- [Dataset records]

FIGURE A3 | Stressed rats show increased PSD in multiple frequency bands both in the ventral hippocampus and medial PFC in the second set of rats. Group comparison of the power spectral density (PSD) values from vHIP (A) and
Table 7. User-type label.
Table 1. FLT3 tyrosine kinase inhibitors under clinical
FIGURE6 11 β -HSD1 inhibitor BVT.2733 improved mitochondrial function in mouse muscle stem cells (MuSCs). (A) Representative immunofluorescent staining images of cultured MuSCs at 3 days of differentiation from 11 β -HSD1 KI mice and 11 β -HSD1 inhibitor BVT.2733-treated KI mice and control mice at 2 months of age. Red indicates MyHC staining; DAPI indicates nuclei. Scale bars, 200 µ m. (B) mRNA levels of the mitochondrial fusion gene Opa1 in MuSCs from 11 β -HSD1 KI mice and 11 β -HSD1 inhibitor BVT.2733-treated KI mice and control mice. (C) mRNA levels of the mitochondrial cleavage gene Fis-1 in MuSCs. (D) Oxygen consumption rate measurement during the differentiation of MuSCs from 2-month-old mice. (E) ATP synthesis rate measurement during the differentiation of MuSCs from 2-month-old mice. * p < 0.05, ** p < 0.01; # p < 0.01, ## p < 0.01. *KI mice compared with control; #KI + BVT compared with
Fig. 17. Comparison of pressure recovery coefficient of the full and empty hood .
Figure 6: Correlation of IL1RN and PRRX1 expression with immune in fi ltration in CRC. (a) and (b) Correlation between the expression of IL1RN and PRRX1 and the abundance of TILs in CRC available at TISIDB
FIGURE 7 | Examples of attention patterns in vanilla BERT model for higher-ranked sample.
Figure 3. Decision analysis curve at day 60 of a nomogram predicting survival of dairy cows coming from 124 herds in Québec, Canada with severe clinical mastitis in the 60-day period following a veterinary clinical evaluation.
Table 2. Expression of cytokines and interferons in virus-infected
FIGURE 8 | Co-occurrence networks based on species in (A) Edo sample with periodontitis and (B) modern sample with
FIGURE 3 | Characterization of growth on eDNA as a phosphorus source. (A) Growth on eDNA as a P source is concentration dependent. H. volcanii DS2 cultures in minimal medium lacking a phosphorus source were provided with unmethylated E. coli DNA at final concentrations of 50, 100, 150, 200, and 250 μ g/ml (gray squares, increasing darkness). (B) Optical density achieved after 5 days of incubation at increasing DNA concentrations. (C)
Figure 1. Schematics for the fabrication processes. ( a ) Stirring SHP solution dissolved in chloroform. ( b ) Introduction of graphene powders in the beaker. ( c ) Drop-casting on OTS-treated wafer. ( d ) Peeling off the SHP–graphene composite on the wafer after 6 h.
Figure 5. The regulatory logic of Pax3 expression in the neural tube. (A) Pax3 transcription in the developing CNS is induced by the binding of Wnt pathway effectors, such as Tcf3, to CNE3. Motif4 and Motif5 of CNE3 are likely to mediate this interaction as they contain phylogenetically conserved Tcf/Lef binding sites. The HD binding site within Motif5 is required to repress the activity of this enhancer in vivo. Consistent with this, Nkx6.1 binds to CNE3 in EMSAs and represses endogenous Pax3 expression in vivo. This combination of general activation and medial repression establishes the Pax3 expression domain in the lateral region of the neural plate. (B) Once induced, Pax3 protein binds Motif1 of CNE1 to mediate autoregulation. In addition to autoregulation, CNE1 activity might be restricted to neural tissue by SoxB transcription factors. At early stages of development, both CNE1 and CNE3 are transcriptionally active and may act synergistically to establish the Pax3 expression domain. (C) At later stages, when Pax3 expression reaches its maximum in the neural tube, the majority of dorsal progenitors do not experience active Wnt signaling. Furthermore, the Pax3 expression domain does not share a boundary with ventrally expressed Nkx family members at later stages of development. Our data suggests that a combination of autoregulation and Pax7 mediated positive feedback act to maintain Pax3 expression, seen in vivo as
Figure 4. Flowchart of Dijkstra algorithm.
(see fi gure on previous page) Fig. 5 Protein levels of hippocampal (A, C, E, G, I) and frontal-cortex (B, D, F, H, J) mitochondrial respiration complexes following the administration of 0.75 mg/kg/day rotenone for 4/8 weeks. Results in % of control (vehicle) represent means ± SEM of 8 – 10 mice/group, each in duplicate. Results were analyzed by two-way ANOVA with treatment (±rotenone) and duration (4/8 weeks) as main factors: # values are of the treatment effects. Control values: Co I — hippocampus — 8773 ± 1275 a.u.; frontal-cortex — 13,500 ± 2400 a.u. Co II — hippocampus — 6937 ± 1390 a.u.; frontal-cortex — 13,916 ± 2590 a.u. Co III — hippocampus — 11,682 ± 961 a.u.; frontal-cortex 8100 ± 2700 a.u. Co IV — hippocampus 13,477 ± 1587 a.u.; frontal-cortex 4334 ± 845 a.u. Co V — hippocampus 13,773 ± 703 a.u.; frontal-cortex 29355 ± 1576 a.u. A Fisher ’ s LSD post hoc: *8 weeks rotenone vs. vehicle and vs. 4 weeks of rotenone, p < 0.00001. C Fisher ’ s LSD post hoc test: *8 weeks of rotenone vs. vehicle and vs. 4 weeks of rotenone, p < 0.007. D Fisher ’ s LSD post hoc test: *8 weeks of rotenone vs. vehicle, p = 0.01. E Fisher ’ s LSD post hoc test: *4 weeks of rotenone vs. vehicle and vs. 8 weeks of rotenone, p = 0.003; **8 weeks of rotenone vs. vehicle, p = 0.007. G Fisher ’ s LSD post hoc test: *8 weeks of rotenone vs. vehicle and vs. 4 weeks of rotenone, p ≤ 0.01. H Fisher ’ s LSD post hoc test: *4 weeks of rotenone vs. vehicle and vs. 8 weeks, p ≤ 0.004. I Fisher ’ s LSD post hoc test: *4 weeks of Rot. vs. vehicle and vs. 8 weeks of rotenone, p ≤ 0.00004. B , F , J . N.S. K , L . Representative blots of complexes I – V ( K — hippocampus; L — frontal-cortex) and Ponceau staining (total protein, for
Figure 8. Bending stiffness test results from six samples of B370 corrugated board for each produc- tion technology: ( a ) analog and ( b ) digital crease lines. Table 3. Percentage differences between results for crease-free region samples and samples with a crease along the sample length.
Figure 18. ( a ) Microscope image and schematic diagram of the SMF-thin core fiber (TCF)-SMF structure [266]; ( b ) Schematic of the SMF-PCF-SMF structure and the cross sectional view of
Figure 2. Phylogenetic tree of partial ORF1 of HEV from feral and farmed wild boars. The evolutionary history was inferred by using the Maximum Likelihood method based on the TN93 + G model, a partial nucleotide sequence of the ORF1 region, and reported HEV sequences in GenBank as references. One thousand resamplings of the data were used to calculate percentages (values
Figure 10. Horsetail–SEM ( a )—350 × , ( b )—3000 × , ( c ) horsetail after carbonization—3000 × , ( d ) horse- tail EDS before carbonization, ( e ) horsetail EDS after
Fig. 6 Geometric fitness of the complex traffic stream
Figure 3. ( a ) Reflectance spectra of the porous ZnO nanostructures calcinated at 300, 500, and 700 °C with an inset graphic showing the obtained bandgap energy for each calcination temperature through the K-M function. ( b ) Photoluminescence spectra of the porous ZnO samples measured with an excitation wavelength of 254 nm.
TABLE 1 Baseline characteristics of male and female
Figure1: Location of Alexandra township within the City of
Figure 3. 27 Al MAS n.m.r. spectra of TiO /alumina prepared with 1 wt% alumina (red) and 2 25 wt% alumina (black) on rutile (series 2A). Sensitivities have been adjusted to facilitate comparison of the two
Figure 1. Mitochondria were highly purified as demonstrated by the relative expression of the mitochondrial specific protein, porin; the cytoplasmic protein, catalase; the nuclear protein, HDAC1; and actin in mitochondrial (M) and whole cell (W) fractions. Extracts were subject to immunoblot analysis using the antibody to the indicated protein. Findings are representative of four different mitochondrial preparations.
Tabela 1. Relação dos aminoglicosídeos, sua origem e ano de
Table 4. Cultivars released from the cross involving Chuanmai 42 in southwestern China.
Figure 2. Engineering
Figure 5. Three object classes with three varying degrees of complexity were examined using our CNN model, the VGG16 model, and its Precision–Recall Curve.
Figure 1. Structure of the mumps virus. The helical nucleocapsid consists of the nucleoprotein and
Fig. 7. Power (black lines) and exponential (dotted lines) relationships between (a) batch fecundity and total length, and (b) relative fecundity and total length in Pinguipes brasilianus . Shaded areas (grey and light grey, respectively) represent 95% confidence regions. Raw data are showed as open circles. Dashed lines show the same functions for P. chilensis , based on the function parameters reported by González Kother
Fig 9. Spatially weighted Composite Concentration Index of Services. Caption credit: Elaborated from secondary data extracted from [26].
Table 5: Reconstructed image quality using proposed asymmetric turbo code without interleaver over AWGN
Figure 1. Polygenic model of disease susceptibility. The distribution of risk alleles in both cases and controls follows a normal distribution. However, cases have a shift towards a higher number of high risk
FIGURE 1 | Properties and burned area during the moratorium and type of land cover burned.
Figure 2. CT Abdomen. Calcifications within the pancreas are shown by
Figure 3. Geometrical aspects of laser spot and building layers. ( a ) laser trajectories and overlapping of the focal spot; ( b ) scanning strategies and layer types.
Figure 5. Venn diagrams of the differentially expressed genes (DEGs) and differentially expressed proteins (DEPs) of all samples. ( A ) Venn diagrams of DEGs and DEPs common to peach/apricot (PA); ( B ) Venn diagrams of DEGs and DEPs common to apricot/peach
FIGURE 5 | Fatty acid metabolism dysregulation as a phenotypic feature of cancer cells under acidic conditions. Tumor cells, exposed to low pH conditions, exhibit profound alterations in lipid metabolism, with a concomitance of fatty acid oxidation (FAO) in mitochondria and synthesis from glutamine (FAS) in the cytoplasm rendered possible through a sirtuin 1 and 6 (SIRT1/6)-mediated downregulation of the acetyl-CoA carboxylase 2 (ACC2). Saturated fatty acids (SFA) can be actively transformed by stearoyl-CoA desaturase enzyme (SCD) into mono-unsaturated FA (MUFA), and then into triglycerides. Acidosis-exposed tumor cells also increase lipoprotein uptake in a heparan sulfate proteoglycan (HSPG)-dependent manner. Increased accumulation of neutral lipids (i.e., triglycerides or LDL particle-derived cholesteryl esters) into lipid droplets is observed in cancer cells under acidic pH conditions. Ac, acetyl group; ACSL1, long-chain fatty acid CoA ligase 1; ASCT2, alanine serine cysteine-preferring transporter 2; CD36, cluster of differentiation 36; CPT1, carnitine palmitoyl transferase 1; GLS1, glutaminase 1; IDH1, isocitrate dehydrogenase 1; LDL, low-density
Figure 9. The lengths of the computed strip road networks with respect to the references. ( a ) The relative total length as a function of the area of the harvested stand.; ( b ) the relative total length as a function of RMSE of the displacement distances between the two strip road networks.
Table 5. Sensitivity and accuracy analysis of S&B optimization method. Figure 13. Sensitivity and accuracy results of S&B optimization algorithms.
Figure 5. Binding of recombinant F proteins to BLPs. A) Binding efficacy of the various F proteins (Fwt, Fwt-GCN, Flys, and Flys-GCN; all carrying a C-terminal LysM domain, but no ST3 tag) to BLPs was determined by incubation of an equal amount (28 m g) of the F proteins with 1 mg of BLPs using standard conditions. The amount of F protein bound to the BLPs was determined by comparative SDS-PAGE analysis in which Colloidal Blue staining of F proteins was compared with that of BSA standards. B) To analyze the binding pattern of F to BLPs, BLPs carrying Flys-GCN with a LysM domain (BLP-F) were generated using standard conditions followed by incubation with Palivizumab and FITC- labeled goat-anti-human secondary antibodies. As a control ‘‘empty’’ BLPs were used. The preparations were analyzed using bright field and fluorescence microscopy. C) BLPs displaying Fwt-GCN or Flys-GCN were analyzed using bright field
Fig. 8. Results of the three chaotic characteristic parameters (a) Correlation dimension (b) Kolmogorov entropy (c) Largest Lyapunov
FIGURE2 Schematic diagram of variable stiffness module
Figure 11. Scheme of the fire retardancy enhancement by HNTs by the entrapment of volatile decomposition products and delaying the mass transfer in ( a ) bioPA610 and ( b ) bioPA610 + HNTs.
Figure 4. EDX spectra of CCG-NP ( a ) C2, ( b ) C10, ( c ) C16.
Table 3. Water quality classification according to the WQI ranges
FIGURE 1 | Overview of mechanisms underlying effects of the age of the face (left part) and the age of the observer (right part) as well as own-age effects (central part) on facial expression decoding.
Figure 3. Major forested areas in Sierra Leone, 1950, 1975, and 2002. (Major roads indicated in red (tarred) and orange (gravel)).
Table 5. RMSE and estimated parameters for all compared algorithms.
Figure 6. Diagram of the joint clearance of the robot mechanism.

- [EXERCISE GOAL]
Retype the records above, but only those lines that fall between the line containing "Figure 9. The" and the line containing "Table 5. Sensitivity", with both of those lines included, exactly as written.

- [RESULT]
Figure 9. The lengths of the computed strip road networks with respect to the references. ( a ) The relative total length as a function of the area of the harvested stand.; ( b ) the relative total length as a function of RMSE of the displacement distances between the two strip road networks.
Table 5. Sensitivity and accuracy analysis of S&B optimization method. Figure 13. Sensitivity and accuracy results of S&B optimization algorithms.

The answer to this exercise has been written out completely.